Let’s be clear about one other thing also: Solvadi is not the most expensive treatment out there. There are several more expensive, most notably Shire’s Idursuflase, approved for use as enzyme replacement therapy in patients with Hunter Syndrome. This drug goes under the tradename Elaprase, and the cost for treatment of a 35 kg individual is estimated at $657,000.

It isn’t just the cost of Solvadi that has brought it into the spotlight, but the combination of cost and market size. With its broad existing customer base (estimates of the global population with chronic Hep C range from 130 to 150 million), a whole lot of people are clamoring for this drug all at once. Over time, those numbers will settle to include only those newly diagnosed, but right now the backlog of people demanding this drug simultaneously is putting a lot of pressure on insurers.

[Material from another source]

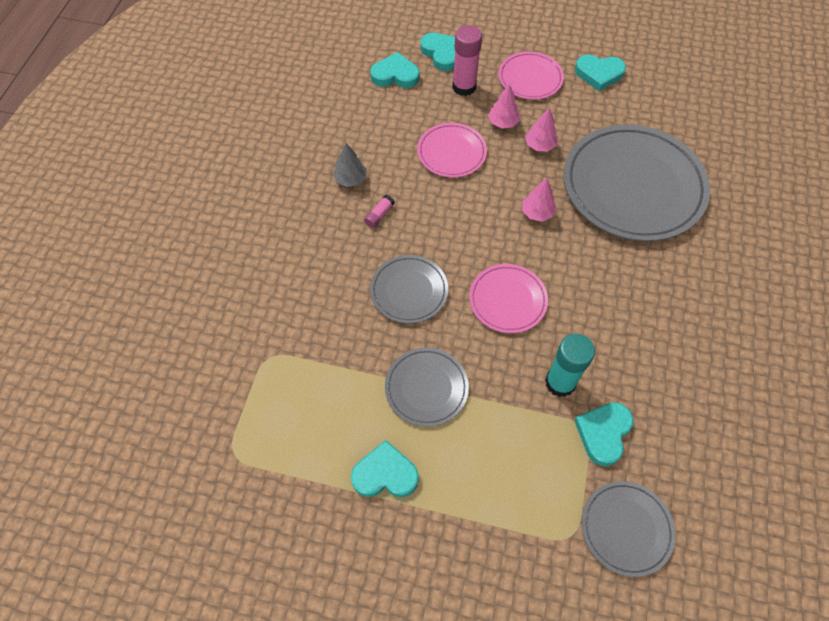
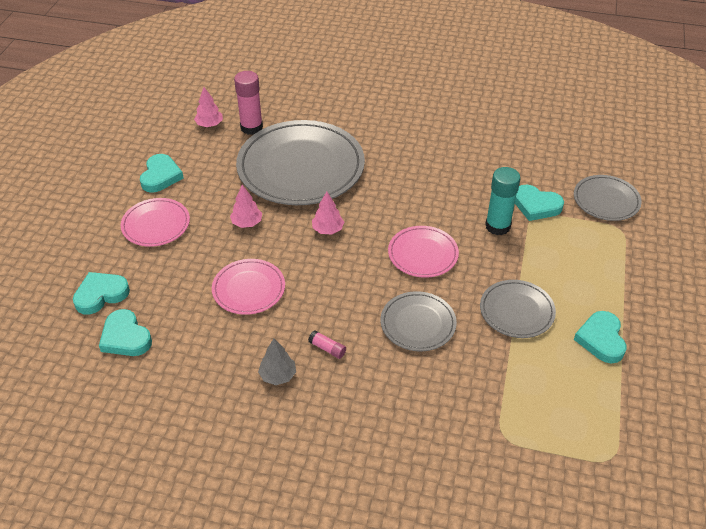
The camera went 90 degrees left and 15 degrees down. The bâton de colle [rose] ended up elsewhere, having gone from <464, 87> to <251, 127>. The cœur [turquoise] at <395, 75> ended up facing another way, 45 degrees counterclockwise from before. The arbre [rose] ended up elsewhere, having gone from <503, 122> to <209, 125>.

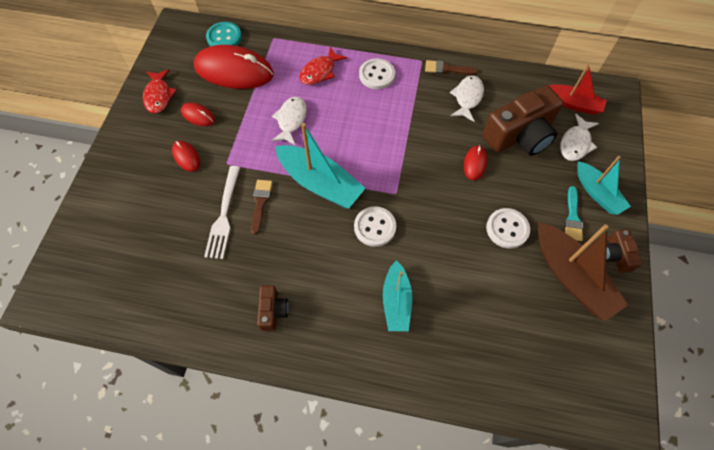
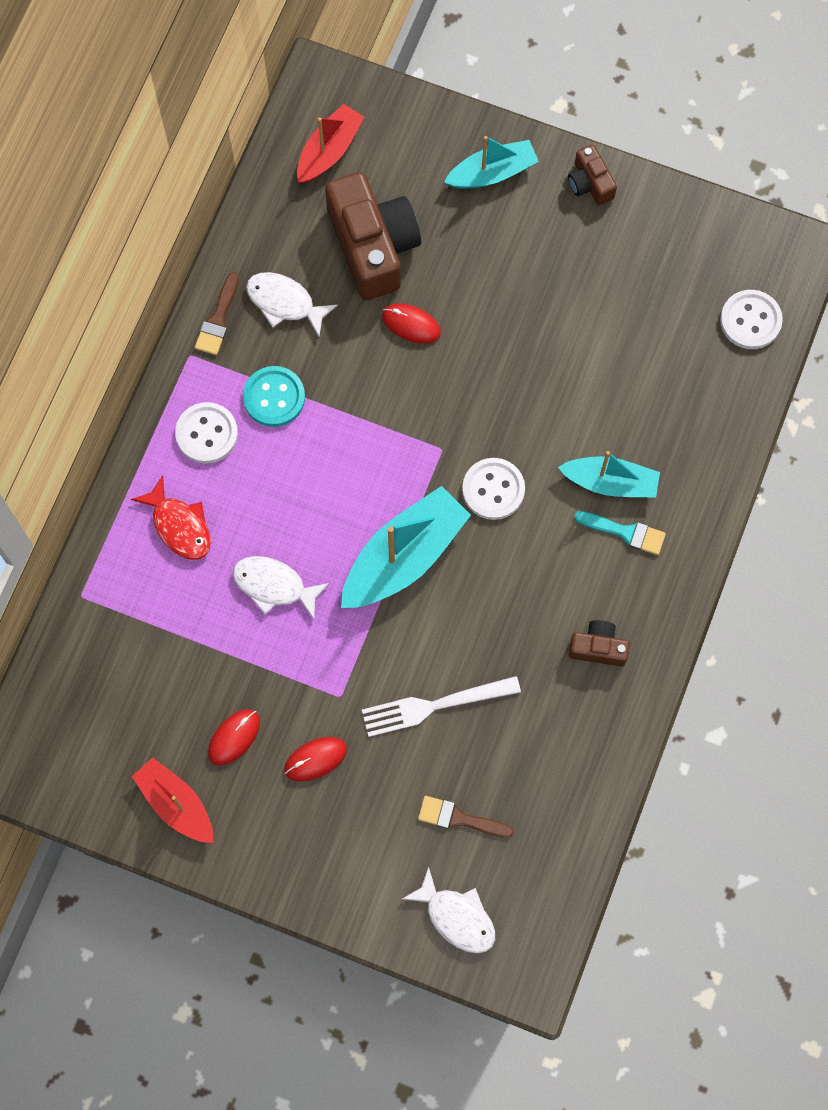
The camera went 80 degrees left and 10 degrees up. The bouton [turquoise] ended up elsewhere, having gone from <224, 37> to <274, 397>. The second view lost the souris [rouge] at <234, 71>. Where the poisson [rouge] stood at <158, 96>, the bateau [rouge] came to stand at <176, 803>. The poisson [blanc] ended up elsewhere, having gone from <575, 143> to <456, 917>. The fourchette [blanc] at <224, 215> ended up facing another way, 150 degrees clockwise from before. The pinceau [marron] ended up elsewhere, having gone from <260, 202> to <459, 818>. The pinceau [turquoise] ended up elsewhere, having gone from <572, 217> to <625, 532>. The bouton [blanc] ended up elsewhere, having gone from <507, 229> to <750, 320>. The second view lost the bateau [marron] at <571, 277>. The appareil photo [marron] at <616, 255> ended up facing another way, 60 degrees clockwise from before.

The industry’s pattern of pricing behavior has long been strained by high prices, but there’s a pretty good argument to be made that the Hep C drugs were the straw that broke the camel’s back. Even though there have been more expensive drugs, the combination of high prices and a huge patient population is new. Those record-breaking revenues are someone else’s costs, and that someone else is the insurance companies. Something had to change.

ENTER EXPRESS SCRIPTS: A NEW PLAYER ON THE DRUG-PRICING SCENE

In the drug pricing system, drug companies set the prices, and insurance companies determine how much of that price they are willing to cover. There are only two players. Or rather, there were only two players. Now Express Scripts, CVS, and Walgreens have arrived. Any drug that has a competitive form of treatment will now be subjected to a new form of competition. This new player isn’t interested in the cost effectiveness of one treatment relative to another; only in reducing the price of the drug as much as possible so customers will shop with them.

You can bet this is the tip of an iceberg. Express Scripts has already announced its next target will be the $37.2-billion cancer drug market. At the moment, Express Scripts doesn’t cover cancer drugs, which are administered by doctors and hospitals and aren’t sold by pharmacies. Express Scripts plans to expand its coverage to include these drugs, which can cost hundreds of thousands of dollars. Bristol-Myers Squibb and Merck’s PD-1 Inhibitors, a new class of treatment approved for skin cancers, which is currently being tested for other types of cancer, may be targeted. Bristol-Myers’ Opdivo and Merck’s Keytruda are also in the crosshairs; both drugs cost $150,000/year.

Already the chances of any particular idea making it through the decades-long process of drug development, gaining funding, surviving regulatory screening, and showing efficacy beyond existing treatments are slim at best. The risks are huge. We need a vast field of sparks if we are to see any flames of discovery at all.

Now we have a new risk factor: a drug that makes it all the way to market and then fails to negotiate a good enough deal with the drug distributors to generate a profit. This will affect the number of drugs that are developed, and the willingness of venture capital to get behind a good drug candidate. The drug industry’s old foraging patterns have been disrupted. We haven’t seen anywhere near the full impact of what just happened.